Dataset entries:

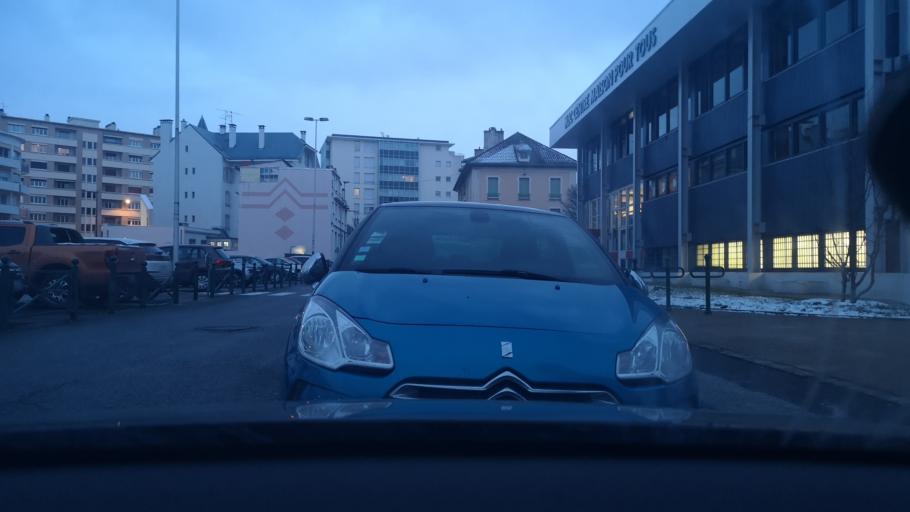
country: FR
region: Rhone-Alpes
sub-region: Departement de la Haute-Savoie
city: Annemasse
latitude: 46.1917
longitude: 6.2324
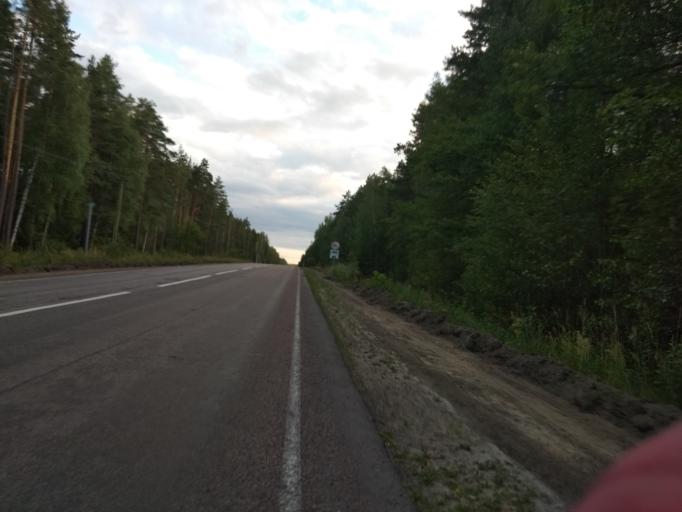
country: RU
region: Moskovskaya
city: Misheronskiy
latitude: 55.6399
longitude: 39.7525
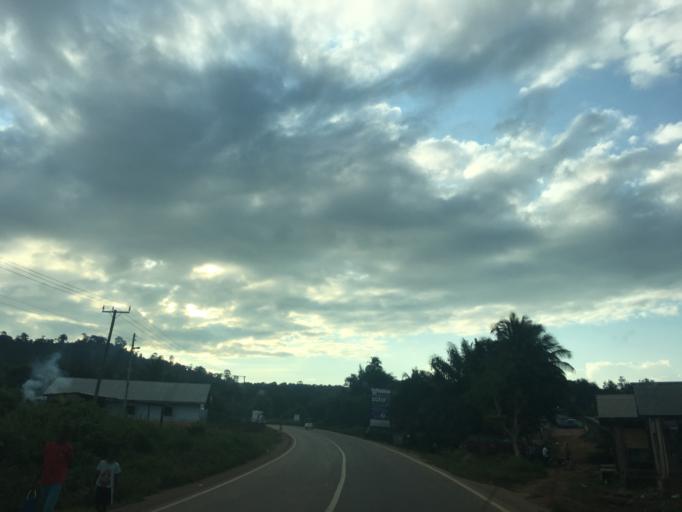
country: GH
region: Western
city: Bibiani
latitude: 6.4632
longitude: -2.3233
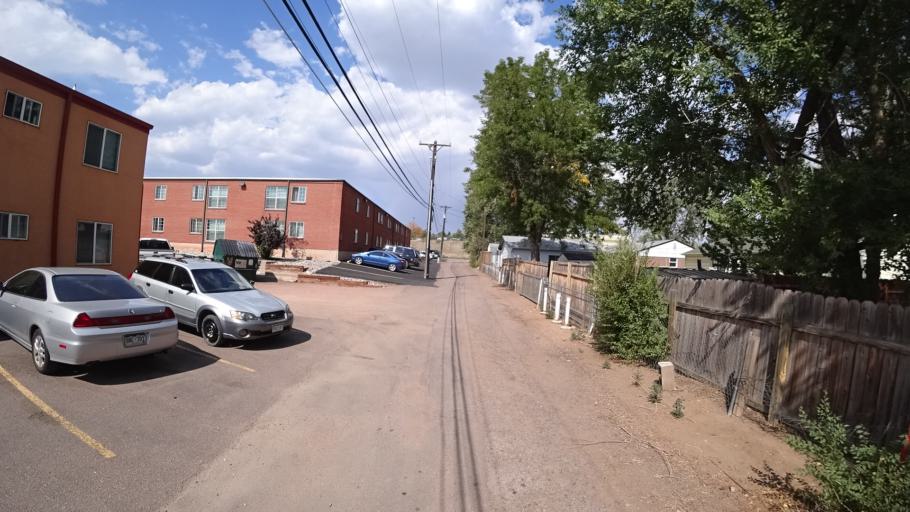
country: US
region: Colorado
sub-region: El Paso County
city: Colorado Springs
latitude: 38.8463
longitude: -104.7732
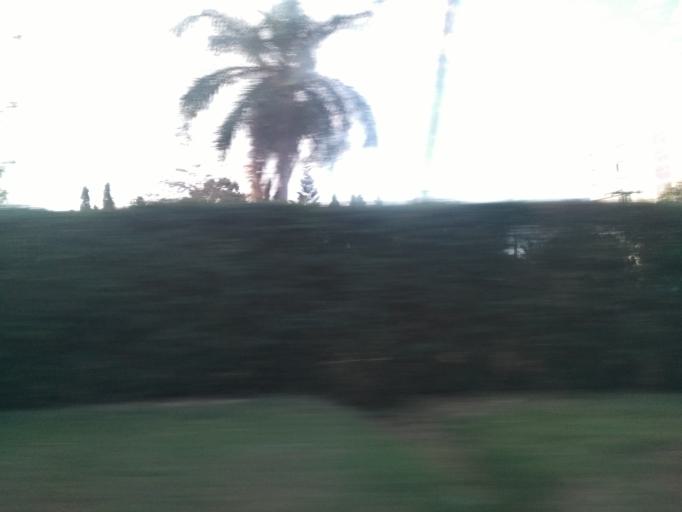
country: TZ
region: Dar es Salaam
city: Magomeni
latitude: -6.7833
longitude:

Exercise goal
Return the text of every item above unchanged, but leave out the pictures.

Result of the exercise
country: FR
region: Rhone-Alpes
sub-region: Departement de la Haute-Savoie
city: Annemasse
latitude: 46.1917
longitude: 6.2324
country: RU
region: Moskovskaya
city: Misheronskiy
latitude: 55.6399
longitude: 39.7525
country: GH
region: Western
city: Bibiani
latitude: 6.4632
longitude: -2.3233
country: US
region: Colorado
sub-region: El Paso County
city: Colorado Springs
latitude: 38.8463
longitude: -104.7732
country: TZ
region: Dar es Salaam
city: Magomeni
latitude: -6.7833
longitude:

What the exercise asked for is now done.